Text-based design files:
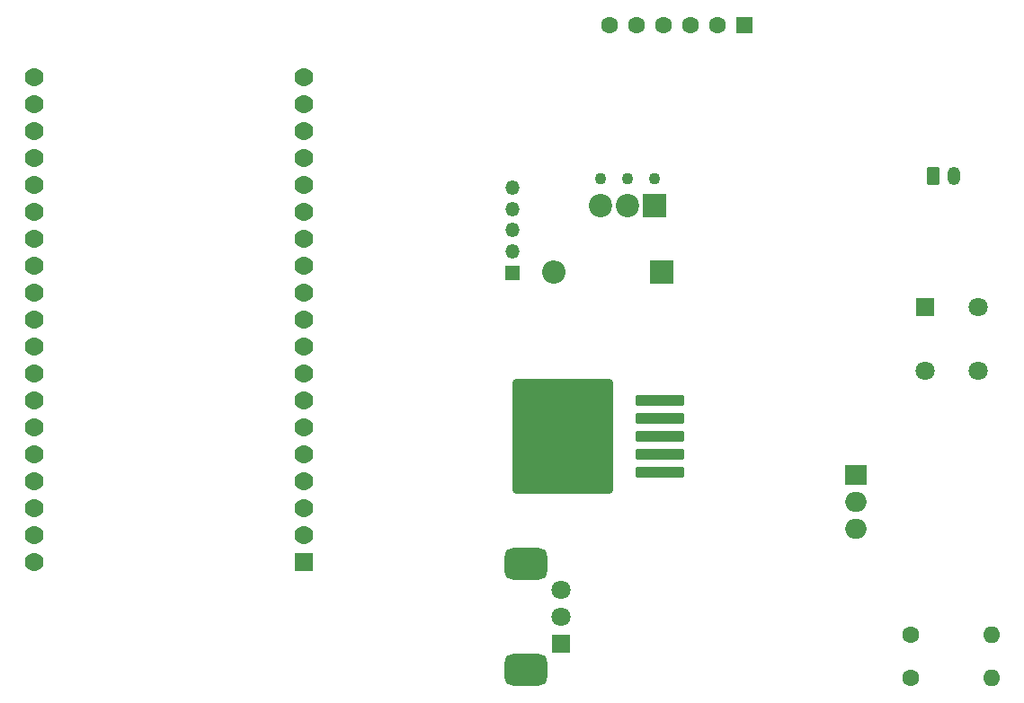
<source format=gbr>
%TF.GenerationSoftware,KiCad,Pcbnew,8.0.7*%
%TF.CreationDate,2025-06-16T00:37:16-04:00*%
%TF.ProjectId,controller,636f6e74-726f-46c6-9c65-722e6b696361,rev?*%
%TF.SameCoordinates,Original*%
%TF.FileFunction,Soldermask,Top*%
%TF.FilePolarity,Negative*%
%FSLAX46Y46*%
G04 Gerber Fmt 4.6, Leading zero omitted, Abs format (unit mm)*
G04 Created by KiCad (PCBNEW 8.0.7) date 2025-06-16 00:37:16*
%MOMM*%
%LPD*%
G01*
G04 APERTURE LIST*
G04 Aperture macros list*
%AMRoundRect*
0 Rectangle with rounded corners*
0 $1 Rounding radius*
0 $2 $3 $4 $5 $6 $7 $8 $9 X,Y pos of 4 corners*
0 Add a 4 corners polygon primitive as box body*
4,1,4,$2,$3,$4,$5,$6,$7,$8,$9,$2,$3,0*
0 Add four circle primitives for the rounded corners*
1,1,$1+$1,$2,$3*
1,1,$1+$1,$4,$5*
1,1,$1+$1,$6,$7*
1,1,$1+$1,$8,$9*
0 Add four rect primitives between the rounded corners*
20,1,$1+$1,$2,$3,$4,$5,0*
20,1,$1+$1,$4,$5,$6,$7,0*
20,1,$1+$1,$6,$7,$8,$9,0*
20,1,$1+$1,$8,$9,$2,$3,0*%
G04 Aperture macros list end*
%ADD10C,1.600000*%
%ADD11O,1.600000X1.600000*%
%ADD12R,1.800000X1.800000*%
%ADD13C,1.800000*%
%ADD14RoundRect,0.750000X-1.250000X-0.750000X1.250000X-0.750000X1.250000X0.750000X-1.250000X0.750000X0*%
%ADD15C,1.100000*%
%ADD16R,2.200000X2.200000*%
%ADD17C,2.200000*%
%ADD18R,2.000000X1.905000*%
%ADD19O,2.000000X1.905000*%
%ADD20RoundRect,0.102000X0.780000X0.780000X-0.780000X0.780000X-0.780000X-0.780000X0.780000X-0.780000X0*%
%ADD21C,1.764000*%
%ADD22RoundRect,0.250000X-0.350000X-0.625000X0.350000X-0.625000X0.350000X0.625000X-0.350000X0.625000X0*%
%ADD23O,1.200000X1.750000*%
%ADD24R,1.600200X1.600200*%
%ADD25C,1.600200*%
%ADD26R,1.350000X1.350000*%
%ADD27O,1.350000X1.350000*%
%ADD28O,2.200000X2.200000*%
%ADD29RoundRect,0.250000X2.050000X0.300000X-2.050000X0.300000X-2.050000X-0.300000X2.050000X-0.300000X0*%
%ADD30RoundRect,0.250002X4.449998X5.149998X-4.449998X5.149998X-4.449998X-5.149998X4.449998X-5.149998X0*%
G04 APERTURE END LIST*
D10*
%TO.C,R2*%
X173690000Y-116550000D03*
D11*
X181310000Y-116550000D03*
%TD*%
D12*
%TO.C,RV1*%
X140775000Y-113300000D03*
D13*
X140775000Y-110800000D03*
X140775000Y-108300000D03*
D14*
X137475000Y-115800000D03*
X137475000Y-105800000D03*
%TD*%
D15*
%TO.C,J1*%
X149580000Y-69460000D03*
X147040000Y-69460000D03*
X144500000Y-69460000D03*
D16*
X149580000Y-72000000D03*
D17*
X147040000Y-72000000D03*
X144500000Y-72000000D03*
%TD*%
D18*
%TO.C,Q2*%
X168500000Y-97460000D03*
D19*
X168500000Y-100000000D03*
X168500000Y-102540000D03*
%TD*%
D20*
%TO.C,U3*%
X116500000Y-105620000D03*
D21*
X116500000Y-103080000D03*
X116500000Y-100540000D03*
X116500000Y-98000000D03*
X116500000Y-95460000D03*
X116500000Y-92920000D03*
X116500000Y-90380000D03*
X116500000Y-87840000D03*
X116500000Y-85300000D03*
X116500000Y-82760000D03*
X116500000Y-80220000D03*
X116500000Y-77680000D03*
X116500000Y-75140000D03*
X116500000Y-72600000D03*
X116500000Y-70060000D03*
X116500000Y-67520000D03*
X116500000Y-64980000D03*
X116500000Y-62440000D03*
X116500000Y-59900000D03*
X91100000Y-105620000D03*
X91100000Y-103080000D03*
X91100000Y-100540000D03*
X91100000Y-98000000D03*
X91100000Y-95460000D03*
X91100000Y-92920000D03*
X91100000Y-90380000D03*
X91100000Y-87840000D03*
X91100000Y-85300000D03*
X91100000Y-82760000D03*
X91100000Y-80220000D03*
X91100000Y-77680000D03*
X91100000Y-75140000D03*
X91100000Y-72600000D03*
X91100000Y-70060000D03*
X91100000Y-67520000D03*
X91100000Y-64980000D03*
X91100000Y-62440000D03*
X91100000Y-59900000D03*
%TD*%
D22*
%TO.C,BT1*%
X175772500Y-69222500D03*
D23*
X177772500Y-69222500D03*
%TD*%
D24*
%TO.C,U4*%
X158040000Y-55000000D03*
D25*
X155500000Y-55000000D03*
X152960000Y-55000000D03*
X150420000Y-55000000D03*
X147880000Y-55000000D03*
X145340000Y-55000000D03*
%TD*%
D26*
%TO.C,J2*%
X136170000Y-78350000D03*
D27*
X136170000Y-76350000D03*
X136170000Y-74350000D03*
X136170000Y-72350000D03*
X136170000Y-70350000D03*
%TD*%
D10*
%TO.C,R1*%
X173690000Y-112500000D03*
D11*
X181310000Y-112500000D03*
%TD*%
D12*
%TO.C,SW1*%
X175077500Y-81577500D03*
D13*
X180077500Y-81577500D03*
X175077500Y-87577500D03*
X180077500Y-87577500D03*
%TD*%
D16*
%TO.C,D1*%
X150230000Y-78250000D03*
D28*
X140070000Y-78250000D03*
%TD*%
D29*
%TO.C,U1*%
X150075000Y-97175000D03*
X150075000Y-95475000D03*
X150075000Y-93775000D03*
D30*
X140925000Y-93775000D03*
D29*
X150075000Y-92075000D03*
X150075000Y-90375000D03*
%TD*%
M02*

</source>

→ TASK DETAILS
The entries above must be output exactly, with every image left out.

→ YOUR SOLUTION
<source format=gbr>
%TF.GenerationSoftware,KiCad,Pcbnew,8.0.7*%
%TF.CreationDate,2025-06-16T00:37:16-04:00*%
%TF.ProjectId,controller,636f6e74-726f-46c6-9c65-722e6b696361,rev?*%
%TF.SameCoordinates,Original*%
%TF.FileFunction,Soldermask,Top*%
%TF.FilePolarity,Negative*%
%FSLAX46Y46*%
G04 Gerber Fmt 4.6, Leading zero omitted, Abs format (unit mm)*
G04 Created by KiCad (PCBNEW 8.0.7) date 2025-06-16 00:37:16*
%MOMM*%
%LPD*%
G01*
G04 APERTURE LIST*
G04 Aperture macros list*
%AMRoundRect*
0 Rectangle with rounded corners*
0 $1 Rounding radius*
0 $2 $3 $4 $5 $6 $7 $8 $9 X,Y pos of 4 corners*
0 Add a 4 corners polygon primitive as box body*
4,1,4,$2,$3,$4,$5,$6,$7,$8,$9,$2,$3,0*
0 Add four circle primitives for the rounded corners*
1,1,$1+$1,$2,$3*
1,1,$1+$1,$4,$5*
1,1,$1+$1,$6,$7*
1,1,$1+$1,$8,$9*
0 Add four rect primitives between the rounded corners*
20,1,$1+$1,$2,$3,$4,$5,0*
20,1,$1+$1,$4,$5,$6,$7,0*
20,1,$1+$1,$6,$7,$8,$9,0*
20,1,$1+$1,$8,$9,$2,$3,0*%
G04 Aperture macros list end*
%ADD10C,1.600000*%
%ADD11O,1.600000X1.600000*%
%ADD12R,1.800000X1.800000*%
%ADD13C,1.800000*%
%ADD14RoundRect,0.750000X-1.250000X-0.750000X1.250000X-0.750000X1.250000X0.750000X-1.250000X0.750000X0*%
%ADD15C,1.100000*%
%ADD16R,2.200000X2.200000*%
%ADD17C,2.200000*%
%ADD18R,2.000000X1.905000*%
%ADD19O,2.000000X1.905000*%
%ADD20RoundRect,0.102000X0.780000X0.780000X-0.780000X0.780000X-0.780000X-0.780000X0.780000X-0.780000X0*%
%ADD21C,1.764000*%
%ADD22RoundRect,0.250000X-0.350000X-0.625000X0.350000X-0.625000X0.350000X0.625000X-0.350000X0.625000X0*%
%ADD23O,1.200000X1.750000*%
%ADD24R,1.600200X1.600200*%
%ADD25C,1.600200*%
%ADD26R,1.350000X1.350000*%
%ADD27O,1.350000X1.350000*%
%ADD28O,2.200000X2.200000*%
%ADD29RoundRect,0.250000X2.050000X0.300000X-2.050000X0.300000X-2.050000X-0.300000X2.050000X-0.300000X0*%
%ADD30RoundRect,0.250002X4.449998X5.149998X-4.449998X5.149998X-4.449998X-5.149998X4.449998X-5.149998X0*%
G04 APERTURE END LIST*
D10*
%TO.C,R2*%
X173690000Y-116550000D03*
D11*
X181310000Y-116550000D03*
%TD*%
D12*
%TO.C,RV1*%
X140775000Y-113300000D03*
D13*
X140775000Y-110800000D03*
X140775000Y-108300000D03*
D14*
X137475000Y-115800000D03*
X137475000Y-105800000D03*
%TD*%
D15*
%TO.C,J1*%
X149580000Y-69460000D03*
X147040000Y-69460000D03*
X144500000Y-69460000D03*
D16*
X149580000Y-72000000D03*
D17*
X147040000Y-72000000D03*
X144500000Y-72000000D03*
%TD*%
D18*
%TO.C,Q2*%
X168500000Y-97460000D03*
D19*
X168500000Y-100000000D03*
X168500000Y-102540000D03*
%TD*%
D20*
%TO.C,U3*%
X116500000Y-105620000D03*
D21*
X116500000Y-103080000D03*
X116500000Y-100540000D03*
X116500000Y-98000000D03*
X116500000Y-95460000D03*
X116500000Y-92920000D03*
X116500000Y-90380000D03*
X116500000Y-87840000D03*
X116500000Y-85300000D03*
X116500000Y-82760000D03*
X116500000Y-80220000D03*
X116500000Y-77680000D03*
X116500000Y-75140000D03*
X116500000Y-72600000D03*
X116500000Y-70060000D03*
X116500000Y-67520000D03*
X116500000Y-64980000D03*
X116500000Y-62440000D03*
X116500000Y-59900000D03*
X91100000Y-105620000D03*
X91100000Y-103080000D03*
X91100000Y-100540000D03*
X91100000Y-98000000D03*
X91100000Y-95460000D03*
X91100000Y-92920000D03*
X91100000Y-90380000D03*
X91100000Y-87840000D03*
X91100000Y-85300000D03*
X91100000Y-82760000D03*
X91100000Y-80220000D03*
X91100000Y-77680000D03*
X91100000Y-75140000D03*
X91100000Y-72600000D03*
X91100000Y-70060000D03*
X91100000Y-67520000D03*
X91100000Y-64980000D03*
X91100000Y-62440000D03*
X91100000Y-59900000D03*
%TD*%
D22*
%TO.C,BT1*%
X175772500Y-69222500D03*
D23*
X177772500Y-69222500D03*
%TD*%
D24*
%TO.C,U4*%
X158040000Y-55000000D03*
D25*
X155500000Y-55000000D03*
X152960000Y-55000000D03*
X150420000Y-55000000D03*
X147880000Y-55000000D03*
X145340000Y-55000000D03*
%TD*%
D26*
%TO.C,J2*%
X136170000Y-78350000D03*
D27*
X136170000Y-76350000D03*
X136170000Y-74350000D03*
X136170000Y-72350000D03*
X136170000Y-70350000D03*
%TD*%
D10*
%TO.C,R1*%
X173690000Y-112500000D03*
D11*
X181310000Y-112500000D03*
%TD*%
D12*
%TO.C,SW1*%
X175077500Y-81577500D03*
D13*
X180077500Y-81577500D03*
X175077500Y-87577500D03*
X180077500Y-87577500D03*
%TD*%
D16*
%TO.C,D1*%
X150230000Y-78250000D03*
D28*
X140070000Y-78250000D03*
%TD*%
D29*
%TO.C,U1*%
X150075000Y-97175000D03*
X150075000Y-95475000D03*
X150075000Y-93775000D03*
D30*
X140925000Y-93775000D03*
D29*
X150075000Y-92075000D03*
X150075000Y-90375000D03*
%TD*%
M02*

</source>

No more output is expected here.